Ceremonies for establishing a new habitat or colony. Bringing in "starter" plants and animals, placed in a special "greenhouse". They wouldn't be the actual "starters", but a symbolic thing. For the nature types, that would be a holy place.
Hmm. some special plants and animals traceable clear back to Earth that are mostly for ceremonial use. Mistletoe? Doves?
And sometimes new ones get added from planets that had compatible planets.
no subject
Date: 2017-03-26 06:37 am (UTC)no subject
Date: 2017-03-26 10:56 am (UTC)But I realize that folks would likely go different directions. I guess I was kinda wondering how folks reading my LJ might adapt their traditions and how folks they know might.
no subject
Date: 2017-03-26 12:38 pm (UTC)no subject
Date: 2017-03-27 05:19 pm (UTC)the filk song "Space is Dark" is fairly close to the story. alas, the only online version I've found is played at *way* too fast a tempo. The original was slow and melancholy.

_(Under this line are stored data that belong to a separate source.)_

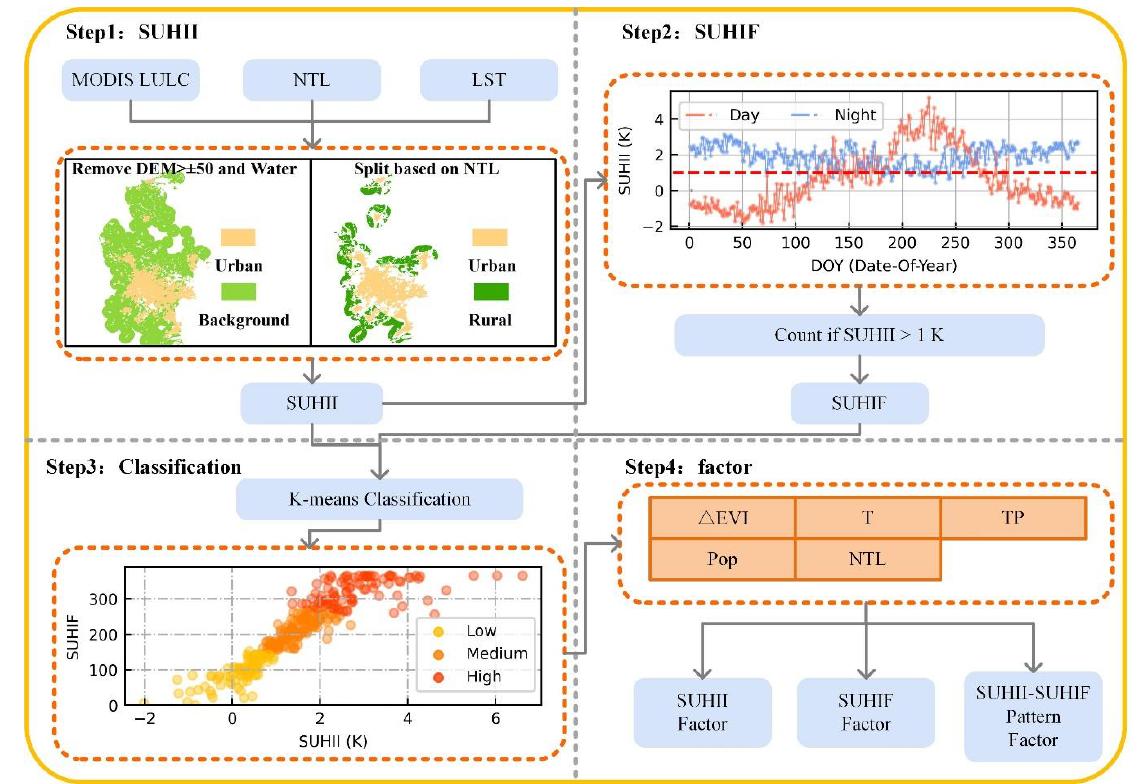
Figure 2. Flowchart of this study. There are four steps, including SUHII calculation, SUHIF estimation, pattern classification and factor analysis. To make it clear, Tianjin is taken as an example in the flowchart.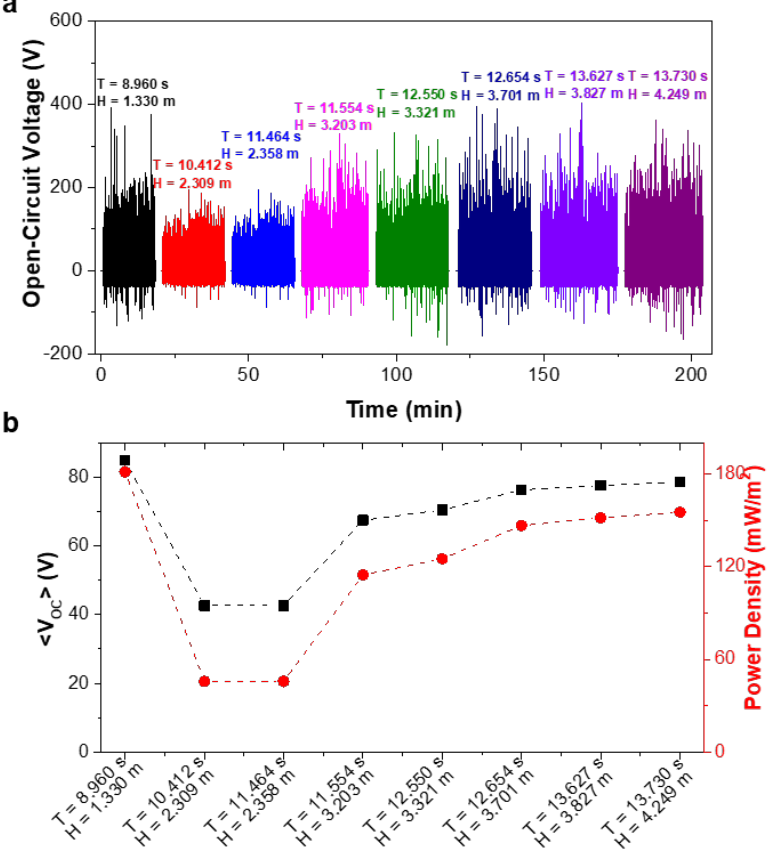
Figure 15. ( a ) Open-circuit voltage generated by lateral based TENG within the half-cylinder hull under studied sea states. ( b ) Mean voltage (dark line), power densities (red line) per meter square and kilogram generated by triboelectric device.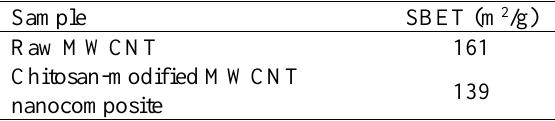
Table 2. BET of raw MWCNT and chitosan-modified MWCNT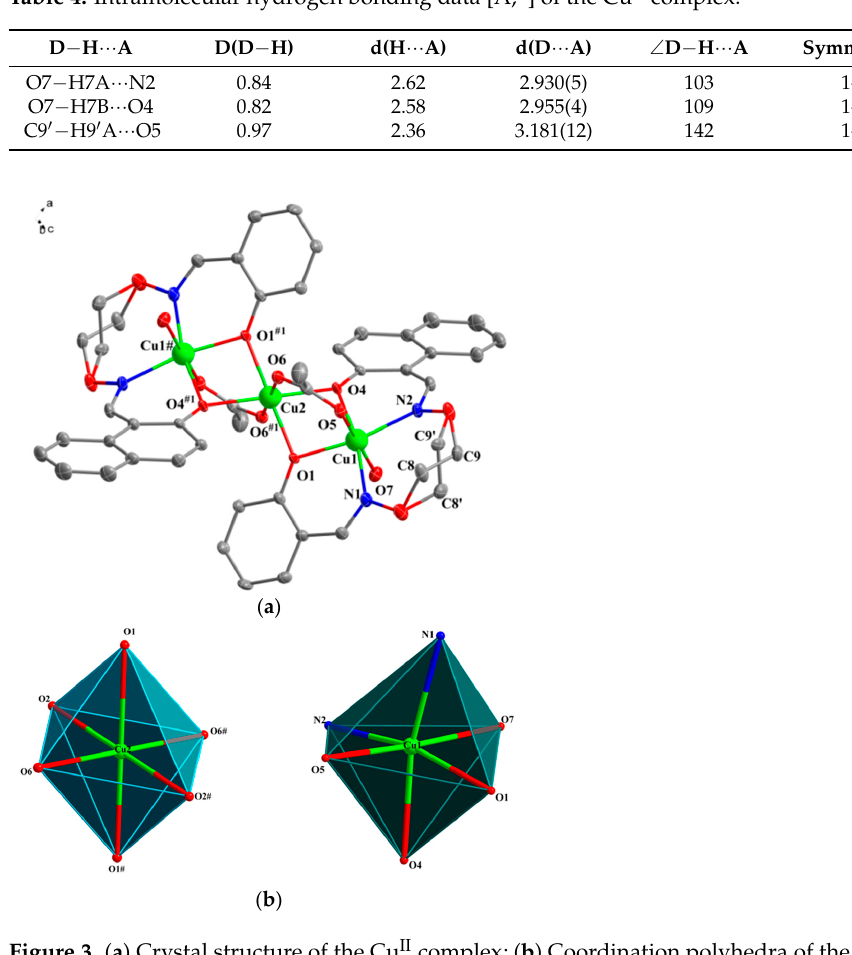
3.4. Molecular Simulation Calculation of H 2 L and Its Cu II Complex In order to better investigate the structures of H 2 L and its Cu II complex, the DMol 3 module of MS (Materials Studio) software was used to optimize and simulate the mole- cules of H 2 L and its Cu II complex [60]. The method of structural optimization (property calculation) is GGA, BP (PBE) with the base set DND (DNP), the solvent model (ethanol), the optimization precision set me- dium, and smooth thermal smearing to speed up the convergence of structural optimiza- tion. The molecule energies and frontier molecular orbital energies of H 2 L and its Cu II complex are shown in Table 5. For H 2 L, it could be found that the calculated energy gap between the LUMO and HOMO of the Cu II complex (0.984 ev) is lower than that of H 2 L (1.803 ev) (Figure 5). According to the frontier orbital theory, the photoinduced electron transfer (PET) may be caused by fluorescence quenching [24].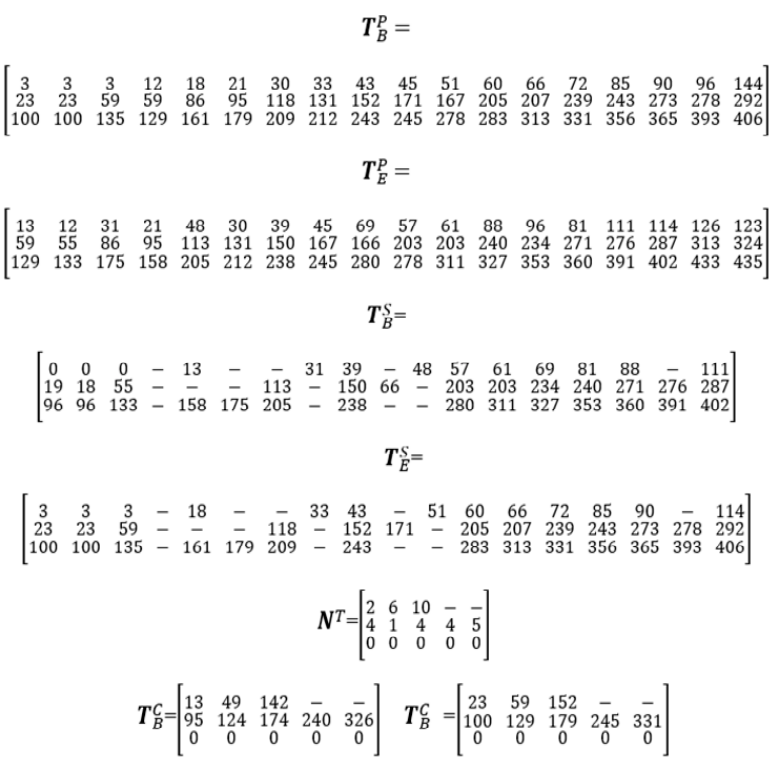
Figure 11. Production operation plan.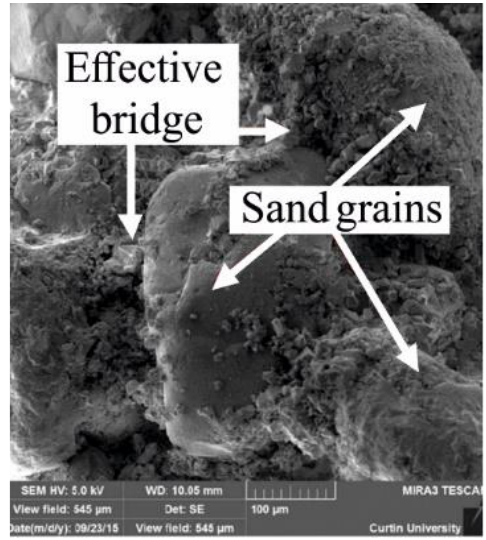
Figure 1. Carbonate joints between sand grains [53].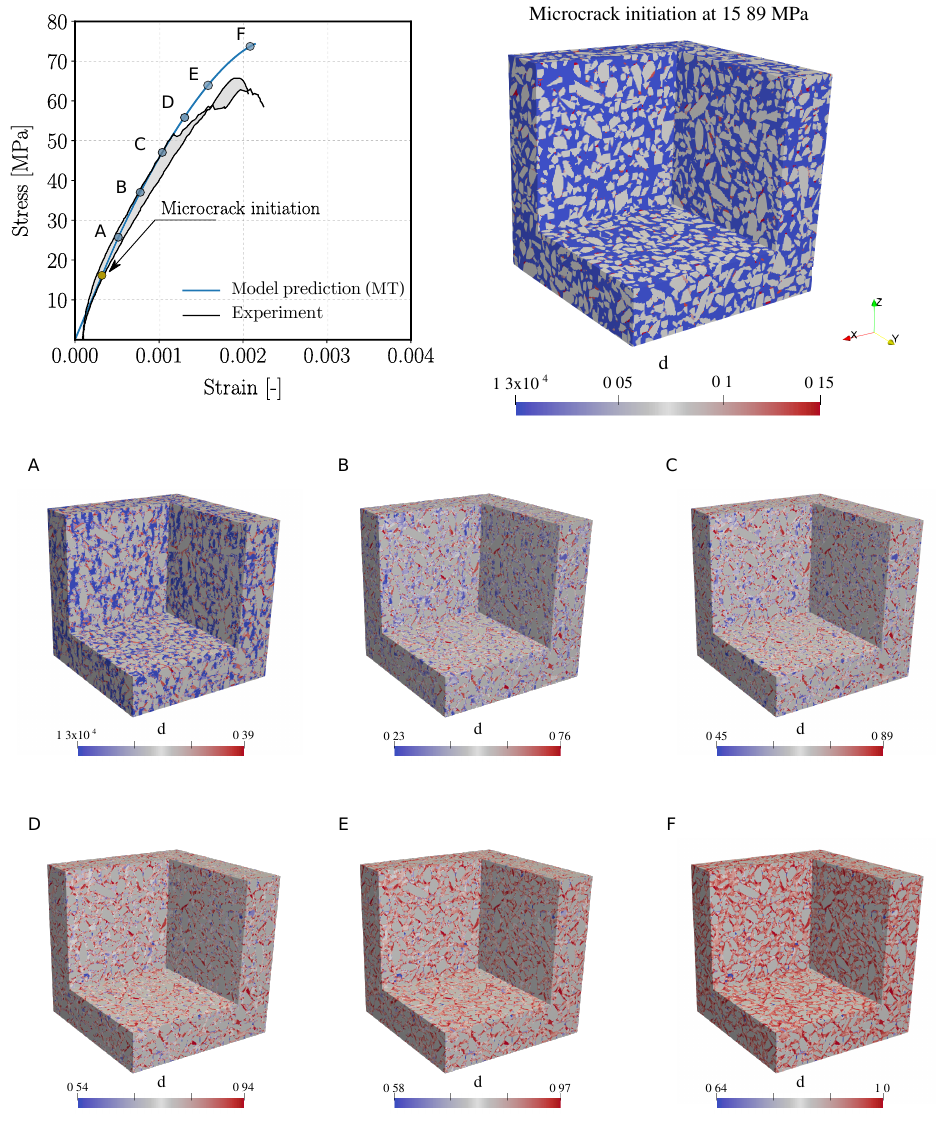
Figure 14. Top left: Stress–strain curves obtained from the simulation (blue line) and the experi- ment (black lines), Top right: Visualisation of damage distribution at a microcrack initiation state. From ( A – F ): Opening of vertically oriented microcracks in the mortar matrix at six different load levels (25.77, 37.05, 47.06, 55.88, 63.41, 73.71 MPa, red color indicates active microcracking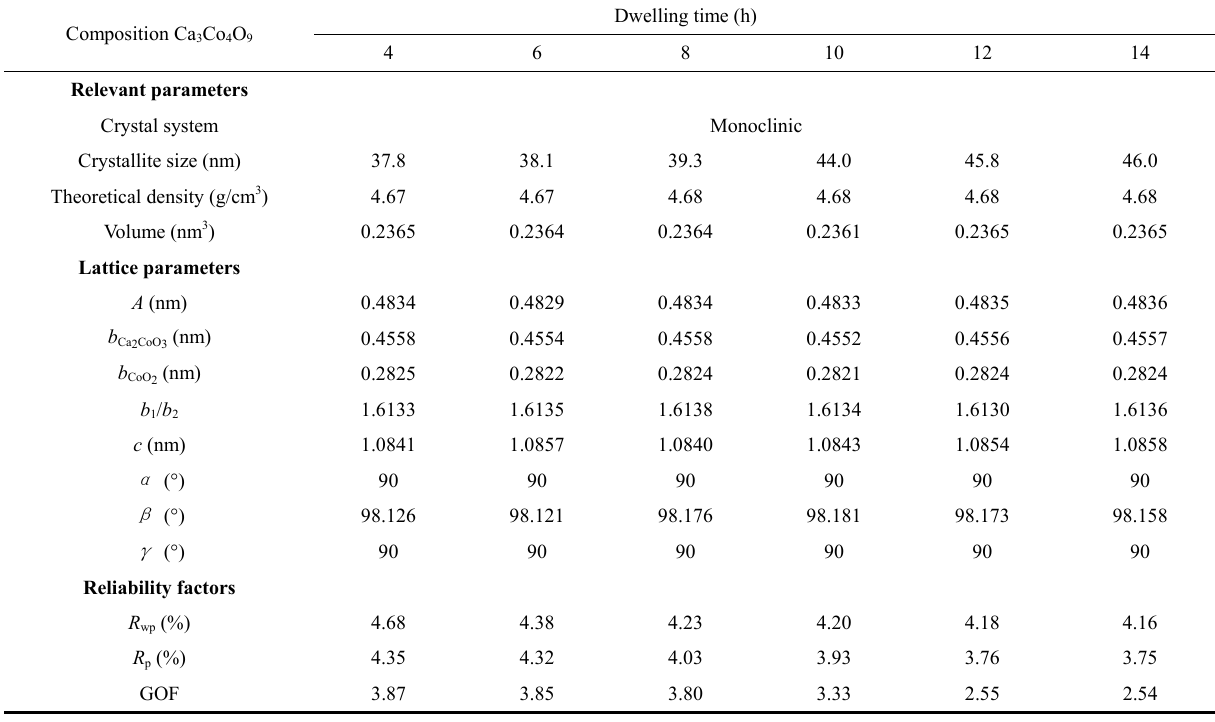
Table 1 Relevant parameters and reliability factors of Ca 3 Co 4 O 9 powder from XRD results calcinated at temperature 1073 K with different dwelling time (4, 6, 8, 10, 12, and 14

Generation ships of the sort that decide to stay out in space and only visit stars to replenish stores would likely evolve some interesting practices. probably a whole cycle of ceremonies for approaching a star and departing.
no subject
Date: 2017-03-28 08:50 am (UTC)no subject
Date: 2017-03-26 09:20 am (UTC)Heh, now consider the possibilities of neopagans on a terraformed planet/moon. Which would kinda make that world the literal child of Mother Earth, via the humans.
no subject
Date: 2017-03-26 11:05 am (UTC)For that matter, if there are natives on a planet, what affect will *their* "spirituality" have on things?
If magic, spirits, gods etc are real, then you *definitely* need to take the locals into account.
Heck, even among humans you get big differences. If you've ever seen shogun, one of the interesting historical bits is that the Jesuits in Japan at that time started wearing orange instead of black, because that was what the Japanese priests and monks wore. Black signified something else that wasn't appropriate. and then there was white being the color for mourning...
no subject
Date: 2017-03-28 01:31 pm (UTC)Oh, and it would be funny to watch Christian missionaries try to convert the people of Traipah in general when Christianity is so full of plot holes, contradictions, and all sorts of nonsense, it would be most hilarious watching them trying to speak to Duenicallo of the Gosgolot culture; one mistranslation of "son" to the Gosgolot word for "sun" and all hell breaks loose, because that culture fears the sun as an angry god-monster. And good luck trying to sell them on the idea of worshiping an all-powerful God when their only concept of all-powerful gods is the kind of thing where they'd think Lovecraft was adorable. "A blind idiot god? He'd get eaten alive in our pantheon."